» Work instruction
Could the entries below be reproduced exactly, with the images removed?

*** Exercise inputs ***

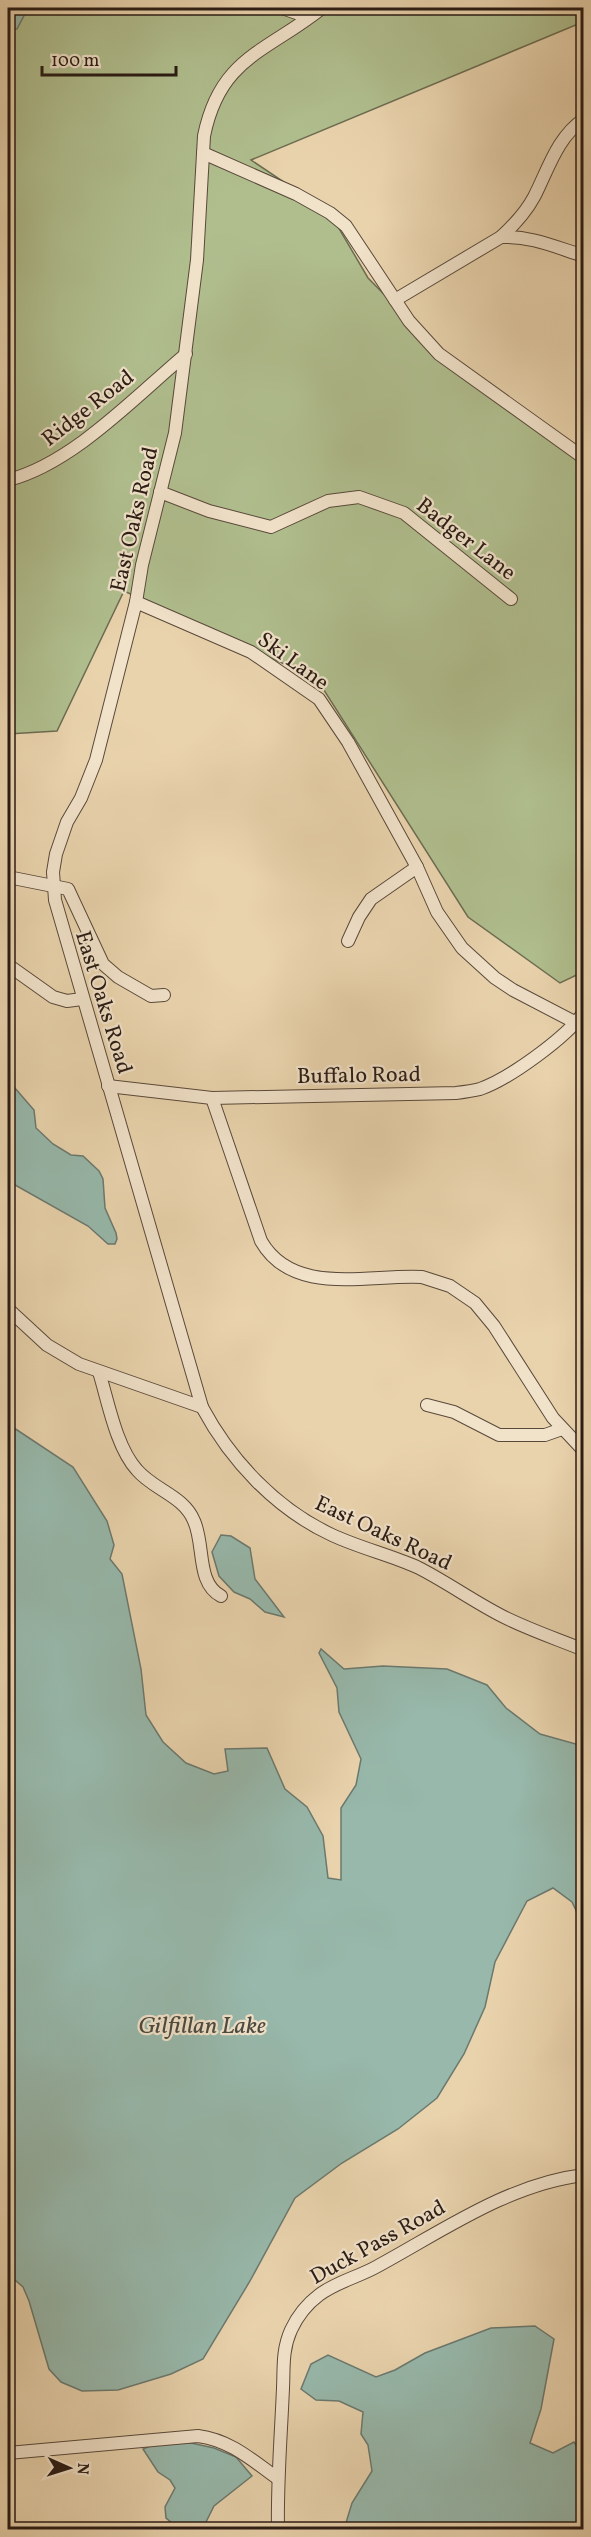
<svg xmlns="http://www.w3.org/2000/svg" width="591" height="2537" font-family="Vollkorn,serif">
	<rect width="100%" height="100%" fill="#e9d3ad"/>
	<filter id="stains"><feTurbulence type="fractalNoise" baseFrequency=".00333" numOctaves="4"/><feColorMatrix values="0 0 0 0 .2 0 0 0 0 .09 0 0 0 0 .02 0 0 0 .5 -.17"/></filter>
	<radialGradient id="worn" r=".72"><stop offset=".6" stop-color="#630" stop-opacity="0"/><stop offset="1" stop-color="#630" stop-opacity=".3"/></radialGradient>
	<path fill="#b0be8e" stroke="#6c6c51" stroke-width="1.5" d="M8,8H583V22L251,160L330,213L368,278L476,387L583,463V972L560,983L468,917L317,679L124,591L57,731L8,734Z"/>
	<g fill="#97b8ab" stroke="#6b796f" stroke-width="1.5">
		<path d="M8,8H28L17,29L8,28Z"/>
		<path d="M8,1080L34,1110L36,1128L53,1144L71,1155L83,1156L99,1171L103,1179L105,1208L116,1233L117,1239L115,1244H108L88,1226L8,1181Z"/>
		<path d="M8,1424L73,1467L107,1521L114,1545L110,1559L122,1574L141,1669L146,1715L163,1742L186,1763L214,1774L228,1771L225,1749L267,1748L285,1789L307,1807L323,1836L328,1878L341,1880V1808L356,1785L361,1759L339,1712L337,1688L319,1653L321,1649L344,1669L383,1666L447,1669L487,1685L506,1708L540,1734L583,1746V1925L572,1902L553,1888L527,1901L495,1962L485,2007L464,2054L437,2098L398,2129L342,2163L295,2198L250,2281L203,2359L171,2374L118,2390L82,2391L61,2382L49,2369L29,2301L23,2287L8,2274Z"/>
		<path d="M221,1535L231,1536L250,1548L255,1579L284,1617L265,1612L250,1599L234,1592L219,1576L212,1552Z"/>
		<path d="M535,2326L554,2339L541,2409L530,2443L553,2453L574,2442L583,2456V2529H336L345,2526L352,2503L372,2471L368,2445L361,2434L363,2412L339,2401L316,2400L301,2389L311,2364L328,2355L376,2377L395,2370L425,2353L491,2328Z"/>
		<path d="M182,2441L214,2448L236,2457L252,2476L214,2506L203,2528L177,2527L166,2518L165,2507L175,2488L170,2480L158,2472L143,2449L158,2443Z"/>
	</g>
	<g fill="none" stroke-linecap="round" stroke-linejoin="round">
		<g stroke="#59493a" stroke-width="14">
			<g id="minor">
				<path d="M282,8L308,17"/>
				<path d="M322,8C267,52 220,57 204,136L197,260L175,433L142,565L136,602L96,760L81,798L67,822L56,854L53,872L55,900L202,1407C231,1461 276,1509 332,1535C360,1548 390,1555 417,1567C447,1582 474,1602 504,1617C530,1630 557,1639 584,1650"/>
				<path d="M203,153L296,194L330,213L346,226L409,321L439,354L584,458"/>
				<path d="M501,237C532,236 555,247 584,256"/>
				<path d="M395,300L501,237C514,225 526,212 534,197C548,170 557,137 584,119"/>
				<path d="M8,480C72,464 135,397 186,354"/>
				<path d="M160,492L209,511L271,527L328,501L359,497L404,513L511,599"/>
				<path d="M136,602L251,652L319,699L348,742L417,867L437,912L462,948L495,978L513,990L584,1027"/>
				<path d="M8,877L68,889L103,964L118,977L151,996L164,995"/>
				<path d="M348,941L359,917L371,899L417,867"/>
				<path d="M8,965L53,997L67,1001L82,999"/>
				<path d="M108,1086L212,1098L456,1093C464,1092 472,1091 480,1089C509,1079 567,1037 584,1012"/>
				<path d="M212,1098L261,1241C293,1297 368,1274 422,1277L450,1286L475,1303L494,1326L553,1418L584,1451"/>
				<path d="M8,1309L47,1345L79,1364L202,1407"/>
				<path d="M99,1372C108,1401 116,1447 137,1470C154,1490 184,1496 194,1521C205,1545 196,1583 221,1596"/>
				<path d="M427,1405L454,1412L499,1435H545L562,1429"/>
				<path d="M8,2453L198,2436C230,2440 252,2460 277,2478"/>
				<path d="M278,2530C277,2482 281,2436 283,2388C284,2368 282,2350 291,2330C297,2317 307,2304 319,2295C336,2282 358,2277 376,2267C441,2232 508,2184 584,2175"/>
			</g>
		</g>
		<use href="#minor" stroke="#f1e2ca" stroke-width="12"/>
	</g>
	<g text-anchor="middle" stroke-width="4.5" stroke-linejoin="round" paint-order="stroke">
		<g font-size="22" fill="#291b14" stroke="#f1e2ca">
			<text transform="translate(87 407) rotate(-38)" y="8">Ridge Road</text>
			<text transform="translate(133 519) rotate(-77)" y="8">East Oaks Road</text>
			<text transform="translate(467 538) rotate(38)" y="8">Badger Lane</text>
			<text transform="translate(294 660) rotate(36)" y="8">Ski Lane</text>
			<text transform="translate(105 1002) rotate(73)" y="8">East Oaks Road</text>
			<text transform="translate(359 1074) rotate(-1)" y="8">Buffalo Road</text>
			<text transform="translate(384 1532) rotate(25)" y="8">East Oaks Road</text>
			<text transform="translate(377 2241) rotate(-29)" y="8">Duck Pass Road</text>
		</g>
		<g font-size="24" font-style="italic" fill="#4a4a41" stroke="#f1e2ca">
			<text x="202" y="2033">Gilfillan Lake</text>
		</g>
	</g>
	<rect width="591" height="2537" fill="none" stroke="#e9d3ad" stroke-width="30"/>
	<rect x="9" y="9" width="573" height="2519" fill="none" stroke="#291b14" stroke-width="3"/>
	<rect x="15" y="15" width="561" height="2507" fill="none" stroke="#291b14" stroke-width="1.5"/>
	<g transform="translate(69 2468) rotate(93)" stroke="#f1e2ca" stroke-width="4.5" paint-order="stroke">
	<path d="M0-4.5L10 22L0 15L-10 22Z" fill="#291b14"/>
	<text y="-9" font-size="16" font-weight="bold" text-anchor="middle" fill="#291b14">N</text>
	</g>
	<path d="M42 66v9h134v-9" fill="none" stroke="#291b14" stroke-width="3"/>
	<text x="51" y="66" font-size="18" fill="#291b14" stroke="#f1e2ca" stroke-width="4.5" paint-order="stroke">100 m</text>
	<rect width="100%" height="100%" filter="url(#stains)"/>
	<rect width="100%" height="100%" fill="url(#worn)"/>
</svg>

*** End of Exercise inputs ***

» Answer space
<svg xmlns="http://www.w3.org/2000/svg" width="591" height="2537" font-family="Vollkorn,serif">
	<rect width="100%" height="100%" fill="#e9d3ad"/>
	<filter id="stains"><feTurbulence type="fractalNoise" baseFrequency=".00333" numOctaves="4"/><feColorMatrix values="0 0 0 0 .2 0 0 0 0 .09 0 0 0 0 .02 0 0 0 .5 -.17"/></filter>
	<radialGradient id="worn" r=".72"><stop offset=".6" stop-color="#630" stop-opacity="0"/><stop offset="1" stop-color="#630" stop-opacity=".3"/></radialGradient>
	<path fill="#b0be8e" stroke="#6c6c51" stroke-width="1.5" d="M8,8H583V22L251,160L330,213L368,278L476,387L583,463V972L560,983L468,917L317,679L124,591L57,731L8,734Z"/>
	<g fill="#97b8ab" stroke="#6b796f" stroke-width="1.5">
		<path d="M8,8H28L17,29L8,28Z"/>
		<path d="M8,1080L34,1110L36,1128L53,1144L71,1155L83,1156L99,1171L103,1179L105,1208L116,1233L117,1239L115,1244H108L88,1226L8,1181Z"/>
		<path d="M8,1424L73,1467L107,1521L114,1545L110,1559L122,1574L141,1669L146,1715L163,1742L186,1763L214,1774L228,1771L225,1749L267,1748L285,1789L307,1807L323,1836L328,1878L341,1880V1808L356,1785L361,1759L339,1712L337,1688L319,1653L321,1649L344,1669L383,1666L447,1669L487,1685L506,1708L540,1734L583,1746V1925L572,1902L553,1888L527,1901L495,1962L485,2007L464,2054L437,2098L398,2129L342,2163L295,2198L250,2281L203,2359L171,2374L118,2390L82,2391L61,2382L49,2369L29,2301L23,2287L8,2274Z"/>
		<path d="M221,1535L231,1536L250,1548L255,1579L284,1617L265,1612L250,1599L234,1592L219,1576L212,1552Z"/>
		<path d="M535,2326L554,2339L541,2409L530,2443L553,2453L574,2442L583,2456V2529H336L345,2526L352,2503L372,2471L368,2445L361,2434L363,2412L339,2401L316,2400L301,2389L311,2364L328,2355L376,2377L395,2370L425,2353L491,2328Z"/>
		<path d="M182,2441L214,2448L236,2457L252,2476L214,2506L203,2528L177,2527L166,2518L165,2507L175,2488L170,2480L158,2472L143,2449L158,2443Z"/>
	</g>
	<g fill="none" stroke-linecap="round" stroke-linejoin="round">
		<g stroke="#59493a" stroke-width="14">
			<g id="minor">
				<path d="M282,8L308,17"/>
				<path d="M322,8C267,52 220,57 204,136L197,260L175,433L142,565L136,602L96,760L81,798L67,822L56,854L53,872L55,900L202,1407C231,1461 276,1509 332,1535C360,1548 390,1555 417,1567C447,1582 474,1602 504,1617C530,1630 557,1639 584,1650"/>
				<path d="M203,153L296,194L330,213L346,226L409,321L439,354L584,458"/>
				<path d="M501,237C532,236 555,247 584,256"/>
				<path d="M395,300L501,237C514,225 526,212 534,197C548,170 557,137 584,119"/>
				<path d="M8,480C72,464 135,397 186,354"/>
				<path d="M160,492L209,511L271,527L328,501L359,497L404,513L511,599"/>
				<path d="M136,602L251,652L319,699L348,742L417,867L437,912L462,948L495,978L513,990L584,1027"/>
				<path d="M8,877L68,889L103,964L118,977L151,996L164,995"/>
				<path d="M348,941L359,917L371,899L417,867"/>
				<path d="M8,965L53,997L67,1001L82,999"/>
				<path d="M108,1086L212,1098L456,1093C464,1092 472,1091 480,1089C509,1079 567,1037 584,1012"/>
				<path d="M212,1098L261,1241C293,1297 368,1274 422,1277L450,1286L475,1303L494,1326L553,1418L584,1451"/>
				<path d="M8,1309L47,1345L79,1364L202,1407"/>
				<path d="M99,1372C108,1401 116,1447 137,1470C154,1490 184,1496 194,1521C205,1545 196,1583 221,1596"/>
				<path d="M427,1405L454,1412L499,1435H545L562,1429"/>
				<path d="M8,2453L198,2436C230,2440 252,2460 277,2478"/>
				<path d="M278,2530C277,2482 281,2436 283,2388C284,2368 282,2350 291,2330C297,2317 307,2304 319,2295C336,2282 358,2277 376,2267C441,2232 508,2184 584,2175"/>
			</g>
		</g>
		<use href="#minor" stroke="#f1e2ca" stroke-width="12"/>
	</g>
	<g text-anchor="middle" stroke-width="4.5" stroke-linejoin="round" paint-order="stroke">
		<g font-size="22" fill="#291b14" stroke="#f1e2ca">
			<text transform="translate(87 407) rotate(-38)" y="8">Ridge Road</text>
			<text transform="translate(133 519) rotate(-77)" y="8">East Oaks Road</text>
			<text transform="translate(467 538) rotate(38)" y="8">Badger Lane</text>
			<text transform="translate(294 660) rotate(36)" y="8">Ski Lane</text>
			<text transform="translate(105 1002) rotate(73)" y="8">East Oaks Road</text>
			<text transform="translate(359 1074) rotate(-1)" y="8">Buffalo Road</text>
			<text transform="translate(384 1532) rotate(25)" y="8">East Oaks Road</text>
			<text transform="translate(377 2241) rotate(-29)" y="8">Duck Pass Road</text>
		</g>
		<g font-size="24" font-style="italic" fill="#4a4a41" stroke="#f1e2ca">
			<text x="202" y="2033">Gilfillan Lake</text>
		</g>
	</g>
	<rect width="591" height="2537" fill="none" stroke="#e9d3ad" stroke-width="30"/>
	<rect x="9" y="9" width="573" height="2519" fill="none" stroke="#291b14" stroke-width="3"/>
	<rect x="15" y="15" width="561" height="2507" fill="none" stroke="#291b14" stroke-width="1.5"/>
	<g transform="translate(69 2468) rotate(93)" stroke="#f1e2ca" stroke-width="4.5" paint-order="stroke">
	<path d="M0-4.5L10 22L0 15L-10 22Z" fill="#291b14"/>
	<text y="-9" font-size="16" font-weight="bold" text-anchor="middle" fill="#291b14">N</text>
	</g>
	<path d="M42 66v9h134v-9" fill="none" stroke="#291b14" stroke-width="3"/>
	<text x="51" y="66" font-size="18" fill="#291b14" stroke="#f1e2ca" stroke-width="4.5" paint-order="stroke">100 m</text>
	<rect width="100%" height="100%" filter="url(#stains)"/>
	<rect width="100%" height="100%" fill="url(#worn)"/>
</svg>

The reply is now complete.